Cloud Computing: Essential Network Considerations when Building a Private Cloud

October 25, 2011 Off By David

Grazed from Sys Con Media.  Author: Jim Morin.

Today’s typical broadband virtual private network (VPN) connections to cloud applications will prove insufficient for tomorrow’s cloud infrastructure services.

The reason is that infrastructure workloads demand more from the network than software services…

While broadband network services fit the user-to-machine cloud model for Software as a Service (SaaS) applications, the network needs to be upgraded in three key areas for machine-to-machine, cloud infrastructure services (IaaS):

  • Capacity and scalability
  • Security and encryption
  • Bandwidth on-demand

Let’s take a look at why your network will need to incorporate each of these emerging requirements for IaaS.

Capacity and Scalability
The first requirement is most obvious, as the workload size under infrastructure services is orders of magnitude larger than the amount of network traffic generated by software services. Cloud workloads start with virtual machines (VM) and storage mobility.

As business-critical server applications like email, Customer Relationship Management (CRM) and Enterprise Resource Planning (ERP) move to the cloud, they are typically deployed as VMs rather than on dedicated physical servers. Today, organizations can take advantage of the advanced processing features on an average server to house as many as 15 VMs per physical server – each with their own operating system and application.

This logical partitioning can increase the server’s efficiency from the standard 15-30 percent range to upwards of 90 percent. Once the server is virtual, workload balancing to alleviate hot spots and avoid application performance degradation can now be done electronically by moving VMs over the network to alternate servers. Ideally, this workload balancing is done while the application is "live" for uninterrupted availability and elimination of complex server restarting.

In the cloud, virtualized servers can be called a VM "instance." Each VM "instance" is contracted from the cloud provider with a certain amount of CPU, memory and storage resources, and can range considerably in size. Amazon Web Services (AWS) instances vary from Small 1.7 GB memory and 160 GB of storage to Quad Extra Large 68 GB memory and 1,690 GB storage. These numbers could soon go higher as VMware recently announced support for monster-sized VMs with up to 1 Tbyte size of memory.

In addition to server instances, many cloud firms are now providing cloud-based storage services ranging from corporate services like Amazon’s Simple Storage Service (S3) to consumer-oriented, easy-to-use cloud storage provided by Dropbox. Let’s not forget Apple’s new iCloud service, which promises five free GBytes for storing not only music and photos, but also books, videos and even business-oriented information like applications, documents, contacts, calendar and email. Clearly, storage has proven to be an early "killer app" for the cloud, and it’s a market that Taneja Group estimates to be $4B, and will grow to $14B by 2014.
----
What to do:
1 - In the article on private cloud networking, condense the paragraph that begins "This logical partitioning can increase" while keeping its main facts.
2 - According to the article on private cloud networking, how large does Taneja Group estimate the cloud storage market to be, and how large will it grow by 2014?
3 - Echo the article on private cloud networking between "Let’s take a" and "and storage mobility.", inclusive.

Information provided:
----
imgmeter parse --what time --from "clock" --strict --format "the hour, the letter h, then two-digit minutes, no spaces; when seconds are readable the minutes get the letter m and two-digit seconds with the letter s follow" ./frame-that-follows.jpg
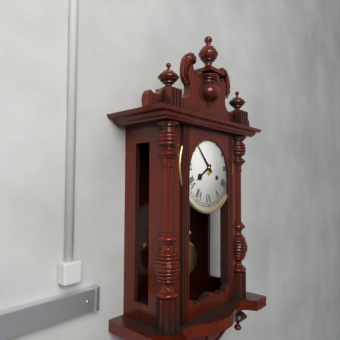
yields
----
Full solutions:
1 - Logical partitioning can raise server efficiency from the usual 15–30 percent to over 90 percent. Once a server is virtual, workloads can be balanced electronically by moving VMs over the network to other servers. This relieves hot spots and prevents performance degradation. Ideally it happens while the application stays live, which keeps it available and avoids complex server restarts.

2 - Taneja Group estimates it at $4B, growing to $14B by 2014.

3 -
Let’s take a look at why your network will need to incorporate each of these emerging requirements for IaaS.

Capacity and Scalability
The first requirement is most obvious, as the workload size under infrastructure services is orders of magnitude larger than the amount of network traffic generated by software services. Cloud workloads start with virtual machines (VM) and storage mobility.